En un escenario agregado con posterioridad (como contenido descargable), el jugador se encuentra en la antesala de la hecatombe climática, y debe liderar el esfuerzo por construir un generador antes de que el mundo se congele. Como ya se podría esperar, solo podrá finalizar a tiempo escogiendo entre dos caminos políticos diferentes, pero en última instancia sustancialmente idénticos. Para motivar a los trabajadores, situados en condiciones laborales extremadamente insalubres, el jugador podrá alinearse con ellos, permitir su sindicalización, y establecer negociaciones colectivas, entre mayores decisiones orientadas a evitar huelgas. Este camino eventualmente culminará en el “terror”, una dictadura comunista en donde —para el bien de las masas trabajadoras— los enemigos del pueblo son sumariamente ejecutados.
Por otra parte, también podríamos asociarnos con los ingenieros, la preciada élite que trabaja en las clínicas y que desarrolla indispensables avances tecnológicos. En nombre de la eficiencia y la supervivencia, podríamos empoderarlos para establecer mejores dinámicas laborales, promover la meritocracia, implementar inspecciones de seguridad, y lograr una mejor coordinación entre trabajadores rotativos. Llevadas al extremo, estas decisiones terminarán en la “servidumbre”, haciendo de nuestra empresa una colonia penal amparada en el trabajo esclavo, donde todo mundo es vigilado y controlado (menos los ingenieros claro).

* _Conjunto de ejercicios_:
**a)** Enumera las medidas que, según el texto sobre el escenario del generador, se podrían impulsar al empoderar a los ingenieros.
**b)** Retoma el texto sobre el escenario del generador a partir de su última oración.

* _Información de origen_:
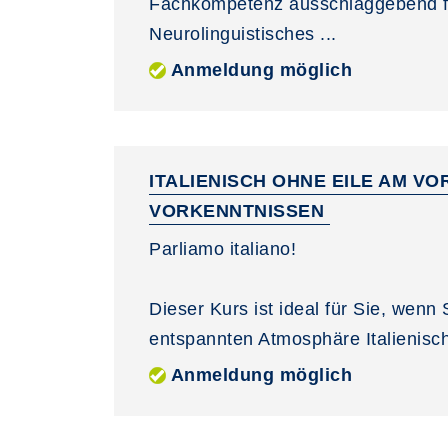
Fachkompetenz ausschlaggebend für
Neurolinguistisches ...
Anmeldung möglich
ITALIENISCH OHNE EILE AM V
VORKENNTNISSEN
Parliamo italiano!
Dieser Kurs ist ideal für Sie, wenn
entspannten Atmosphäre Italienisch
Anmeldung möglich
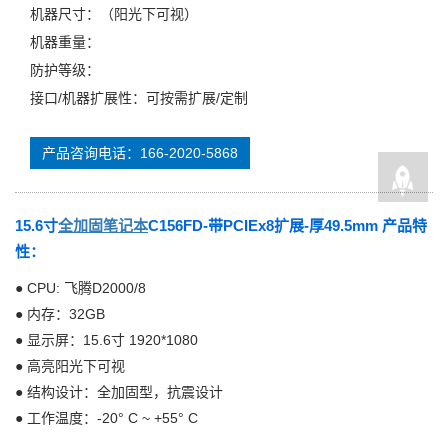
机器尺寸：（阳光下可视）
机器重量：
防护等级：
接口/机器扩展性：可按需扩展/定制
产品咨询电话：166-2020-5868
15.6寸
全
加固笔记本
C156FD-带PCIEx8扩展-厚49.5mm 产品特
性：
● CPU: 飞腾D2000/8
● 内存：32GB
● 显示屏：15.6寸 1920*1080
● 高亮阳光下可视
● 结构设计：全加固型，抗震设计
● 工作温度：-20° C ~ +55° C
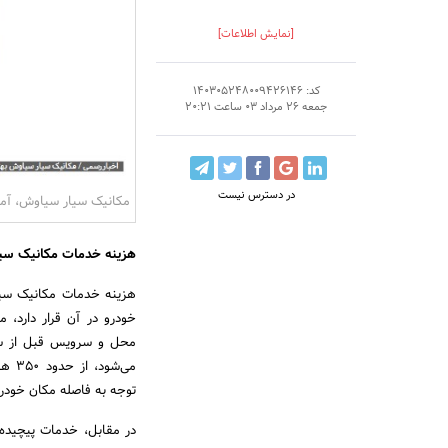
[نمایش اطلاعات]
کد: 140305248009426146
جمعه 26 مرداد 03 ساعت 20:21
در دسترس نیست
مکانیک سیار سیاوش، آما
هزینه خدمات مکانیک سیا
هزینه خدمات مکانیک سیا
خودرو در آن قرار دارد،
محل و سرویس قبل از س
می‌ش
توجه به فاصله مکان خودرو 
در مقابل، خدمات پیچیده‌ت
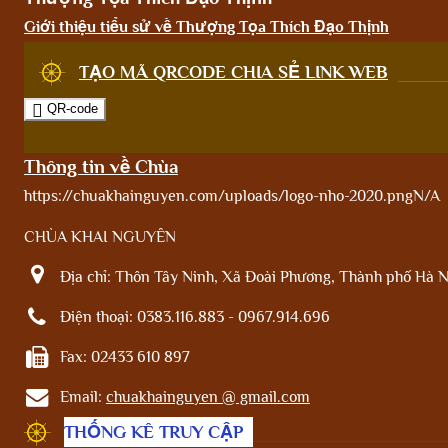
Giới thiệu tiểu sử về Thượng Tọa Thích Đạo Thịnh
TẠO MÃ QRCODE CHIA SẺ LINK WEB
QR-code
Thông tin về Chùa
https://chuakhainguyen.com/uploads/logo-nho-2020.png
N/A
CHÙA KHAI NGUYÊN
Địa chỉ:
Thôn Tây Ninh, Xã Đoài Phương, Thành phố Hà N
Điện thoại:
0383.116.883 - 0967.914.696
Fax:
02433 610 897
Email:
chuakhainguyen @ gmail.com
THỐNG KÊ TRUY CẬP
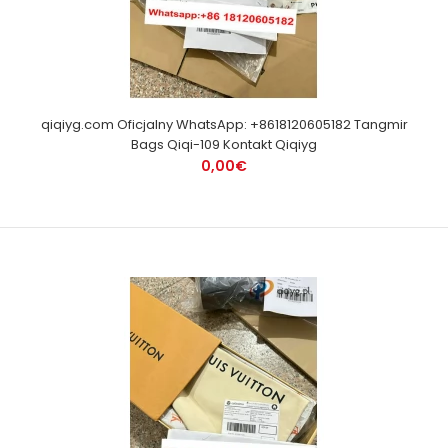
qiqiyg.com Oficjalny WhatsApp: +8618120605182 Tangmir
Bags Qiqi-109 Kontakt Qiqiyg
0,00€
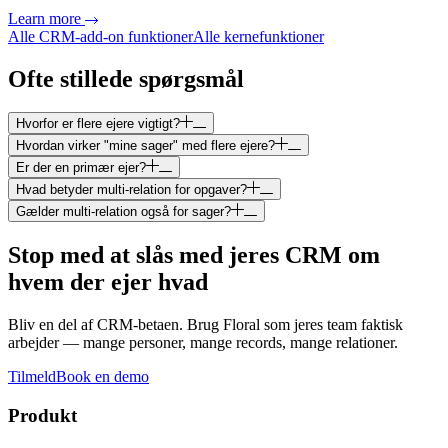
Learn more
Alle CRM-add-on funktioner
Alle kernefunktioner
Ofte stillede spørgsmål
Hvorfor er flere ejere vigtigt?
Hvordan virker "mine sager" med flere ejere?
Er der en primær ejer?
Hvad betyder multi-relation for opgaver?
Gælder multi-relation også for sager?
Stop med at slås med jeres CRM om
hvem der ejer hvad
Bliv en del af CRM-betaen. Brug Floral som jeres team faktisk
arbejder — mange personer, mange records, mange relationer.
Tilmeld
Book en demo
Produkt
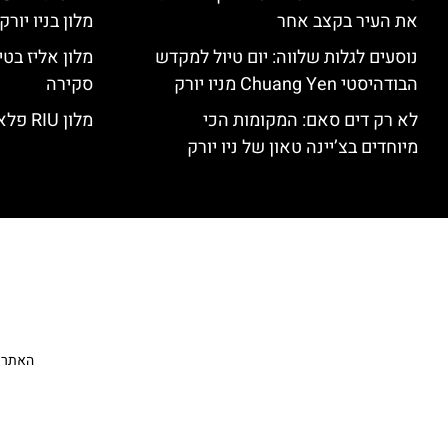
את העיר בקצב אחר
מלון בניו יור
נוסעים לגלות שלווה: יום טיול למקדש
הבודהיסטי Chuang Yen מניו יורק
סקירה
לא רק דים סאם: המקומות הכי
מלון RIU פלאזה ניו יורק – סקירה
מיוחדים בצ’יינה טאון של ניו יורק
האתר הי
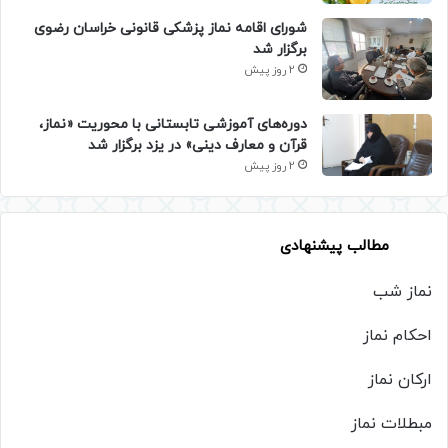
شورای اقامه نماز پزشکی قانونی خراسان رضوی
برگزار شد
2 روز پیش
دوره‌های آموزشی تابستانی با محوریت «نماز،
قرآن و معارف دینی» در یزد برگزار شد
2 روز پیش
مطالب پیشنهادی
نماز شب
احکام نماز
ارکان نماز
مبطلات نماز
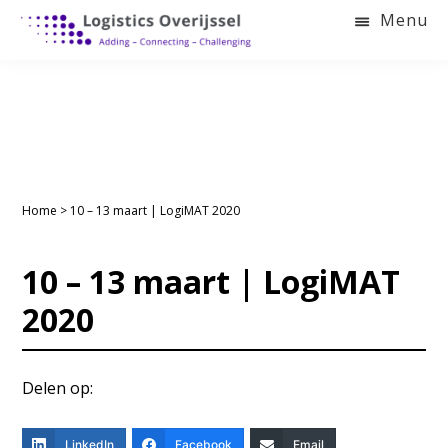
Door
Spring
Spring
Menu
naar
naar
naar
LOGISTICS
de
de
de
OVERIJSSEL
hoofd
eerste
voettekst
inhoud
sidebar
Home
>
10 – 13 maart | LogiMAT 2020
10 – 13 maart | LogiMAT
2020
Delen op:
LinkedIn
Facebook
Email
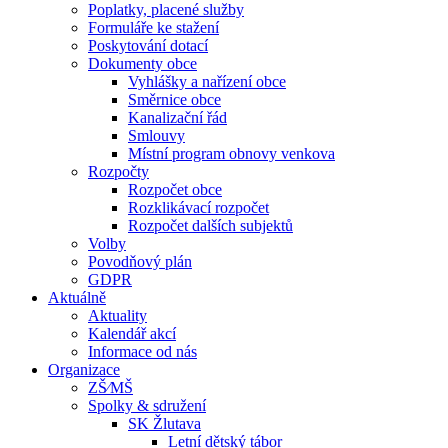
Poplatky, placené služby
Formuláře ke stažení
Poskytování dotací
Dokumenty obce
Vyhlášky a nařízení obce
Směrnice obce
Kanalizační řád
Smlouvy
Místní program obnovy venkova
Rozpočty
Rozpočet obce
Rozklikávací rozpočet
Rozpočet dalších subjektů
Volby
Povodňový plán
GDPR
Aktuálně
Aktuality
Kalendář akcí
Informace od nás
Organizace
ZŠ⁄MŠ
Spolky & sdružení
SK Žlutava
Letní dětský tábor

* _Respuestas por tarea_:
**a)**
- Establecer mejores dinámicas laborales
- Promover la meritocracia
- Implementar inspecciones de seguridad
- Lograr una mejor coordinación entre trabajadores rotativos

**b)**
¿El hombre es lobo del hombre?
En cierta manera, el juego polaco constituye una advertencia didáctica. Por sabido, el fascismo asciende en situaciones sociales endebles, durante tiempos de crisis y mucho desencanto con las instituciones liberales. Es allí cuando políticos carismáticos, circunstanciados con el sentir popular, prometen soluciones rápidas para problemas que parecen insuperables, ofreciendo certezas y esperanza donde hay desilusión y desconcierto. Los fascistas siempre proponen quiebres con el pasado, abogando discursivamente por la fundación de una nueva comunidad, un nuevo ordenamiento social. Frostpunk, en este sentido, nos permite imaginarnos como líderes de una sociedad resquebrajada al filo de la implosión, mostrándonos el intuitivo atractivo que tienen las ideas fascistoides en los tiempos fatídicos.
Para triunfar sobre el invierno apocalíptico habrá que lidiar no solo con el clima y el hambre, pero también con las desavenencias entre personas virtuales, todas ellas naturales a la experiencia humana, pero simultáneamente obstáculos para la supervivencia. Para sobreponer diferencias, el jugador tendrá que darles a sus seguidores algún sentido nuevo de pertenencia; y como resulta más fácil autoidentificarse por lo que no se es, que por abstracciones sobre lo que se es, el usuario invariablemente tendrá que inventar diablos domésticos, símbolos de todo lo malo que ocurre en la sociedad. El jugador tendrá que ser lobo del hombre.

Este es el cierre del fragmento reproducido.